Essa lógica transforma a democracia em uma arena de opiniões em que se diluem as fronteiras entre especialização e achismo. A ilusão da igualdade plena entre todos os emissores produz uma “democracia de opinião” na qual um jogador de futebol e um chanceler são tratados como equivalentes ao comentar temas complexos de política internacional. A desierarquização simbólica da política e da intelectualidade convive com uma reierarquização baseada em carisma digital, número de seguidores e capacidade de viralização.

As instituições, baseadas em processos longos, contraditórios e, muitas vezes, pouco visíveis, não conseguem competir com a velocidade da rede. Seus ritos e protocolos parecem antiquados diante da fluidez da comunicação digital. Mas é justamente essa lentidão que garante a segurança jurídica, o contraditório, a proteção das minorias e o respeito aos direitos. A crise de legitimidade das instituições, agravada pelo ambiente digital, põe em risco as bases da democracia representativa.
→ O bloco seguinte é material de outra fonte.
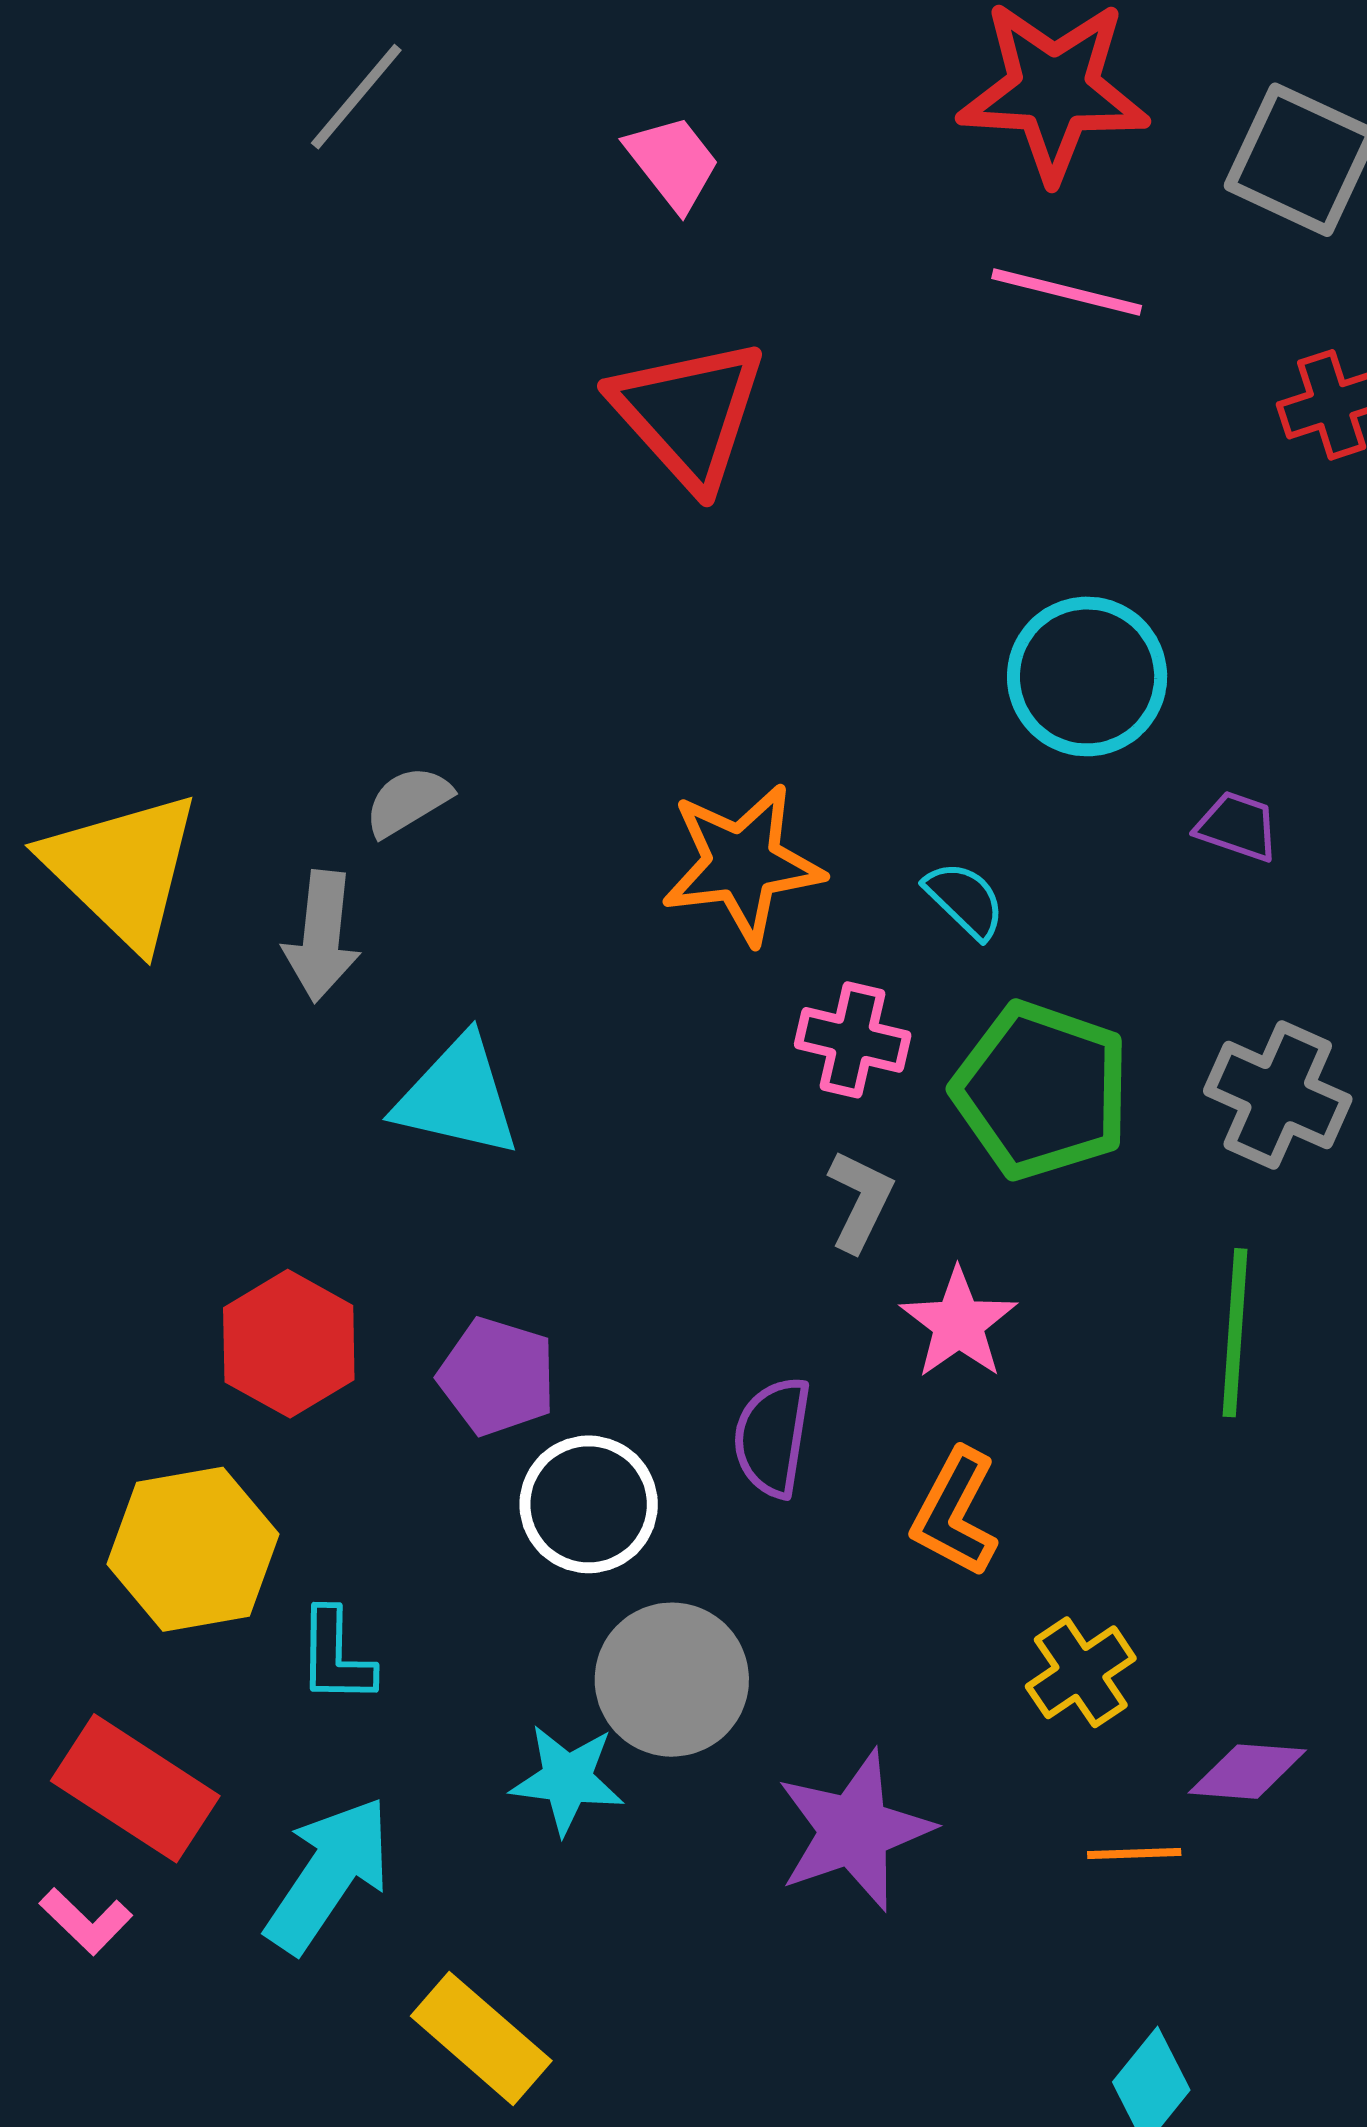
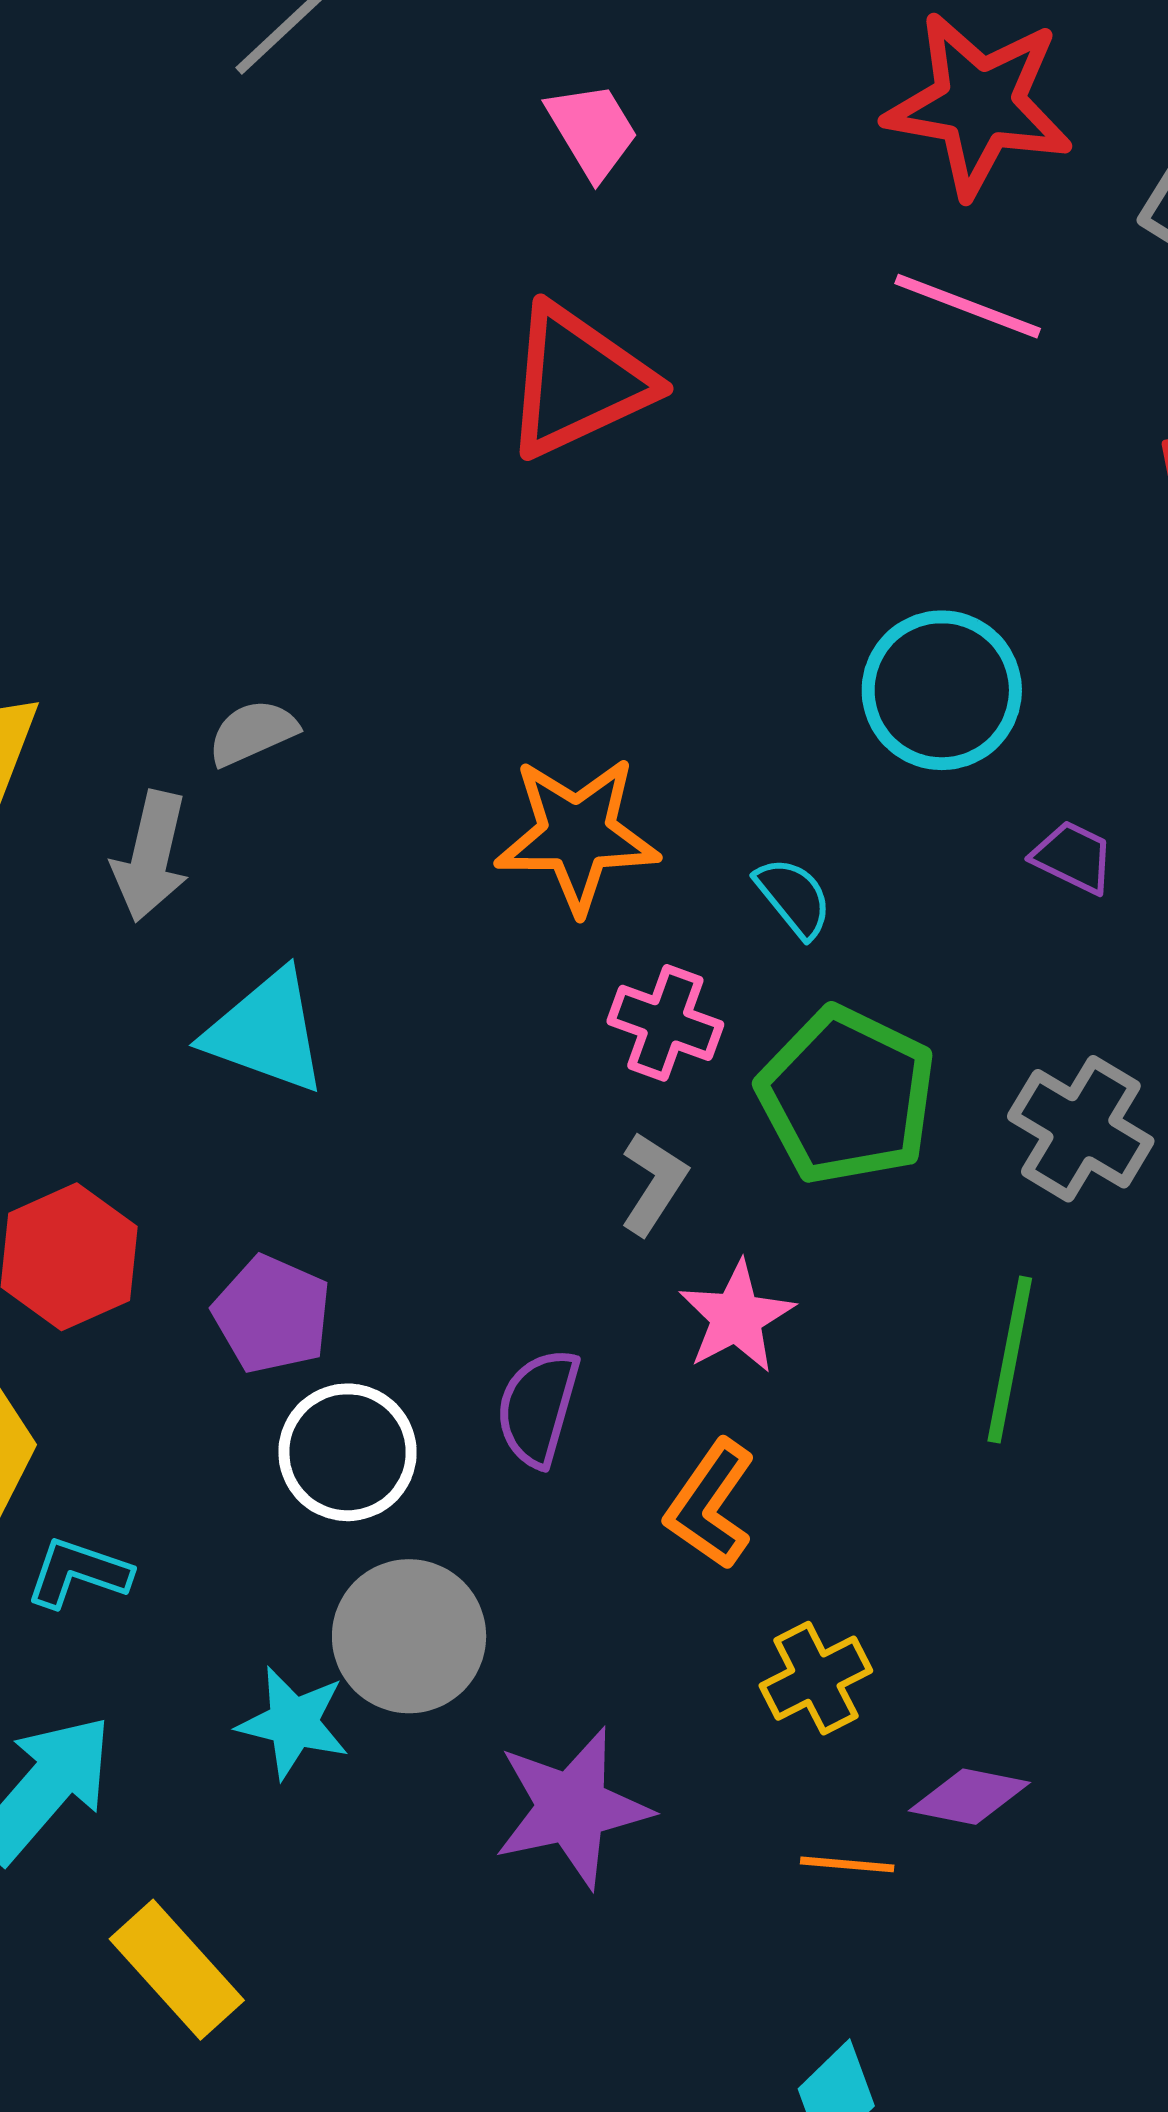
red triangle: (689, 413) -> (578, 381), turned 40
cyan L-shape: (336, 1656) -> (78, 1573), turned 101

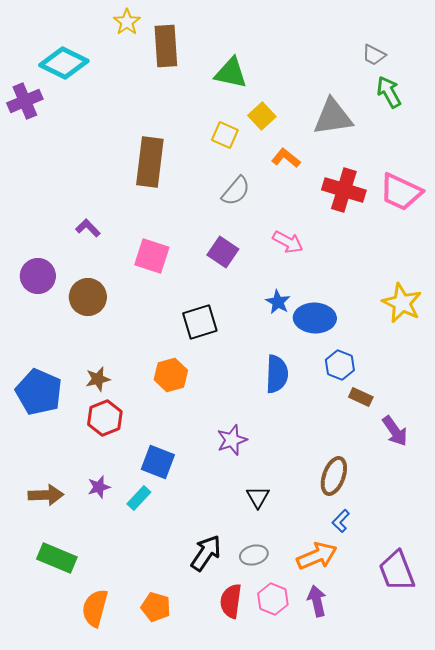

Ao revisitarmos os alertas de Beatriz Sarlo, percebemos que o que estava em jogo em 1997 — a escolha entre a política do show business ou a reconfiguração crítica da representação democrática — tornou-se ainda mais urgente. Hoje, a televisão cedeu lugar ao celular, mas a lógica do espetáculo se aprofundou. A praça pública foi substituída pelo feed de notícias. A política, muitas vezes, se resume a uma sucessão de "lacrações" e indignações fugazes.

A pergunta que resta é: ainda é possível fazer política fora da lógica da midiosfera? Para além da exceção de alguns parlamentares comprometidos com o debate qualificado, existe horizonte fora da política-espetáculo? É preciso recolocar em cena uma política que reconheça a importância da escuta, da divergência, da construção coletiva — e que aceite que nem tudo cabe em 15 segundos. A política que vale a pena não é a que gera cliques, mas a que transforma realidades.

 

Referências

SARLO, Beatriz. Sete hipóteses sobre a videopolítica. In: SARLO, Beatriz. Paisagens imaginárias. São Paulo: EdUSP, 1997.



[1] Professor da Universidade Federal de Rondônia; doutor e mestre em Artes pelo Instituto de Artes da Universidade Estadual Paulista; graduado em História pela Universidade Cruzeiro do Sul.